* BRIEF
Before copying, set the images aside; then transcribe every entry below exactly.

* RECORDS FOR THE TASK

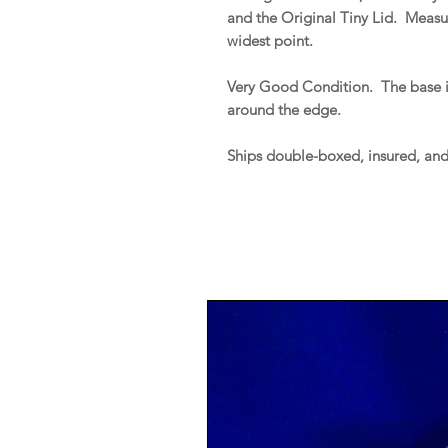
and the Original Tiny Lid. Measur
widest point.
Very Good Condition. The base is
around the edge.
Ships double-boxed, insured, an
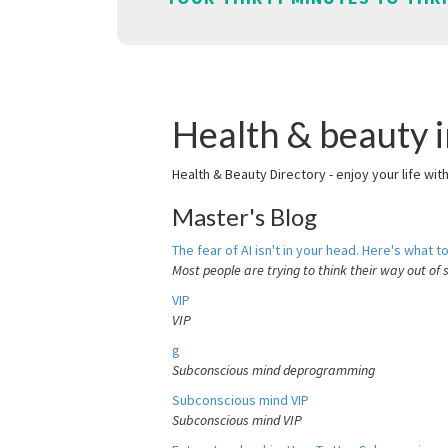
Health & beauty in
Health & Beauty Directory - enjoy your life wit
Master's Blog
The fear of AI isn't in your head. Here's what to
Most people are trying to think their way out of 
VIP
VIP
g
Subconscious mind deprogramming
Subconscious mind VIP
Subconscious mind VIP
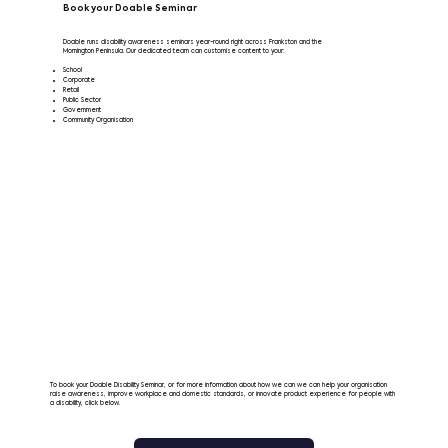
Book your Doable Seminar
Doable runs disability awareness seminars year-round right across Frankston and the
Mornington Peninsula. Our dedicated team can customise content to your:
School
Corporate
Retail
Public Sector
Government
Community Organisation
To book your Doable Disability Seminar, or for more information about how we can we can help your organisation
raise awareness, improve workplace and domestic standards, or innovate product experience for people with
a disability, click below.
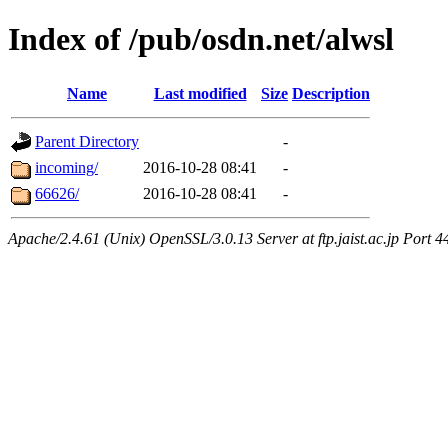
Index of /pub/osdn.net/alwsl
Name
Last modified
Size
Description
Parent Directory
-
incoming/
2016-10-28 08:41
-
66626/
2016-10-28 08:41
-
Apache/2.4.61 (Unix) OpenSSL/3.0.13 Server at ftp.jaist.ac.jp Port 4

* ANSWER SPACE
and the Original Tiny Lid. Measur
widest point.
Very Good Condition. The base is
around the edge.
Ships double-boxed, insured, an
Health & beauty in
Health & Beauty Directory - enjoy your life wit
Master's Blog
The fear of AI isn't in your head. Here's what to
Most people are trying to think their way out of 
VIP
VIP
g
Subconscious mind deprogramming
Subconscious mind VIP
Subconscious mind VIP
Book your Doable Seminar
Doable runs disability awareness seminars year-round right across Frankston and the
Mornington Peninsula. Our dedicated team can customise content to your:
School
Corporate
Retail
Public Sector
Government
Community Organisation
To book your Doable Disability Seminar, or for more information about how we can we can help your organisation
raise awareness, improve workplace and domestic standards, or innovate product experience for people with
a disability, click below.
Index of /pub/osdn.net/alwsl
Name
Last modified
Size
Description
Parent Directory
-
incoming/
2016-10-28 08:41
-
66626/
2016-10-28 08:41
-
Apache/2.4.61 (Unix) OpenSSL/3.0.13 Server at ftp.jaist.ac.jp Port 4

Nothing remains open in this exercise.